Friday, April 22, 2016

The Loved One

I just finished reading The Loved One: An Anglo-American Tragedy by Evelyn Waugh and I think it might be a new favorite. The book was originally published in 1948 and was the result of a trip to Hollywood by English writer Waugh and his wife to discuss the possibility of Waugh's novel "Brideshead Revisited" being turned into a movie. Waugh admits he had no intention of letting the novel become a movie, but thought they could get a nice trip out of the deal to discuss it.

While in Hollywood, Waugh discovered the Forest Lawn Memorial Park in Hollywood Hills. Forest Lawn is a cemetery founded in 1906 and I think is best described by this paraphrased quote from Jessica Mitford found on Wikipedia (the original source is missing) "Forest Lawn's kitsch was just a sophisticated strategy for lubricating the checkbooks of the grieved."

To say that Waugh was not impressed with Hollywood, Americans or even the English people who lived in Hollywood would be an understatement. As I mentioned, the result of his visit was the satiric, short-novel on the funeral industry.

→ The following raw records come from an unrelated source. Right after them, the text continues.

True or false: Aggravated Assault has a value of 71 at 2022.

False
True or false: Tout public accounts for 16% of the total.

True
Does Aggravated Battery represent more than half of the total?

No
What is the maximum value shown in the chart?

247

"The Loved One" is a dark comedy about an English poet, mortuary cosmetician, and an embalmer at a fictional cemetery called Whispering Glades. Waugh's humor is dark and biting.  The women who arrange funerals at Whispering Glades are called a "Mortuary Hostess."  The deceased are called "Loved Ones" and the bereaved are called the "Waiting Ones".

During an overview of the interment possibilities one of the Mortuary Hostesses relates "We have single sites as low as fifty dollars. That is in Pilgrims' Rest, a zone we are developing behind the crematory fuel dump."

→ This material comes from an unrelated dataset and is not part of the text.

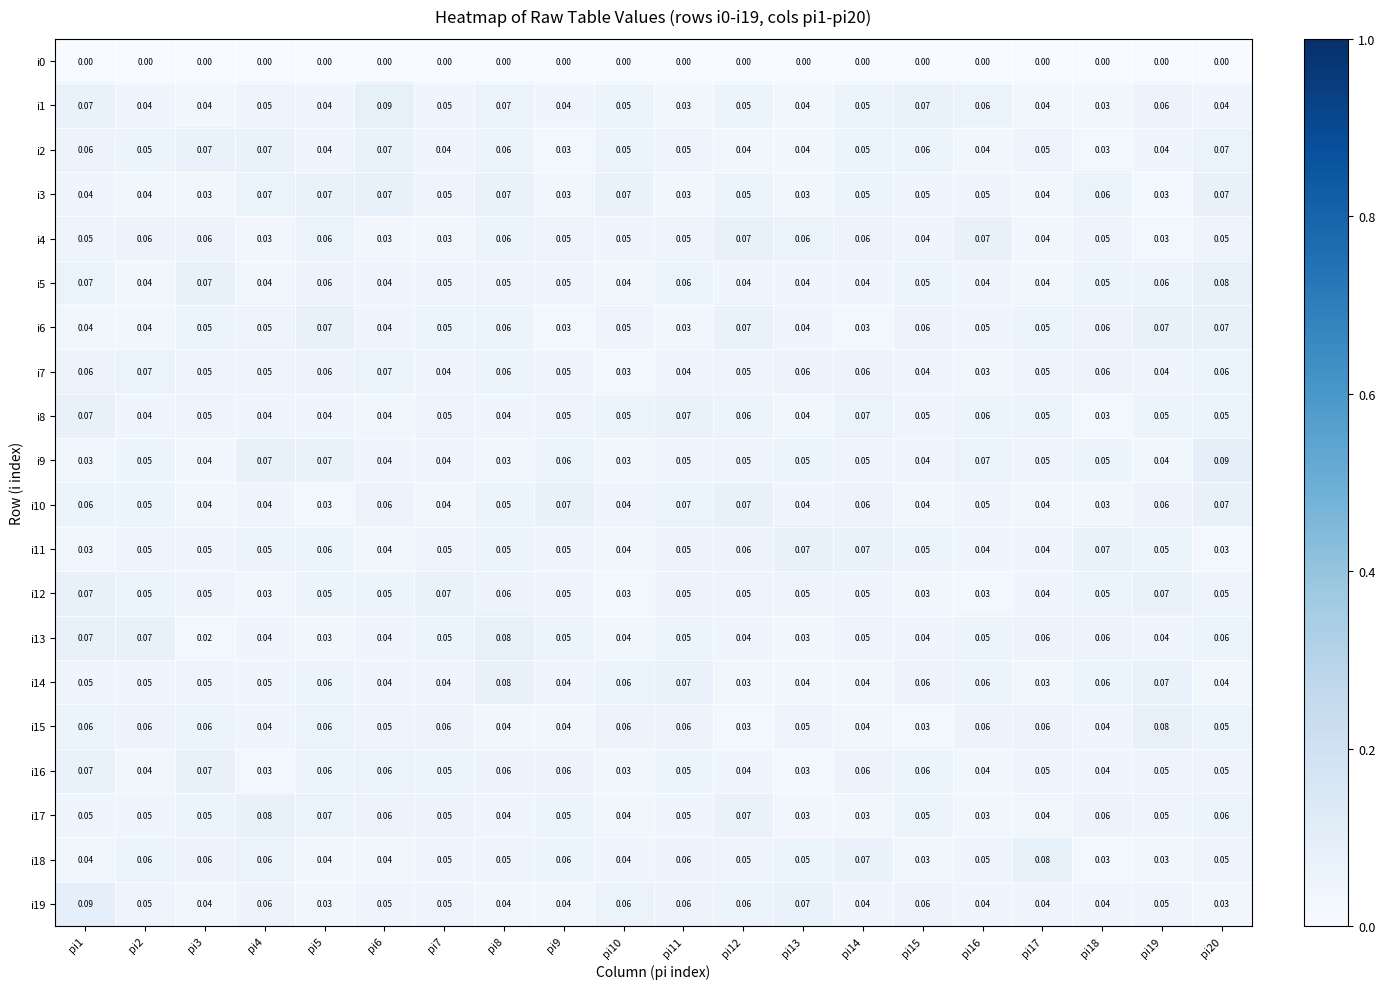

Is the value of i8 at pi16 greater than the value of i18 at pi7?

Yes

In describing the expert care Whispering Glades gives in making the Loved Ones presentable the Mortuary Hostess exclaims "Why if he sat on an atom bomb, they'd make him presentable."

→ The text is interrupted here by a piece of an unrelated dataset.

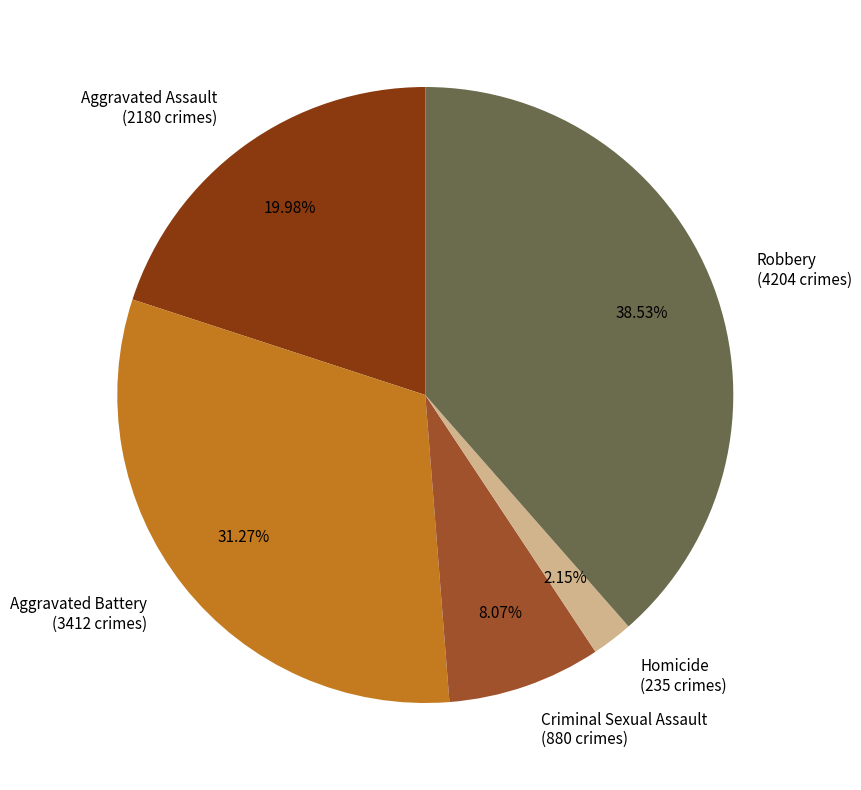

Which slice is the largest?

Robbery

I rarely laugh out loud when I'm reading, but I did with this book. I should also mention that I read the entire book sitting on the porch one afternoon. My copy had 128 little pages. I should also mention that this was my third attempt at starting to read the novel. I would get a few pages in and quit. I had to focus and get in the rhythm of Waugh's writing before I started to really enjoy it. I'm glad I did. I want to re-read it already.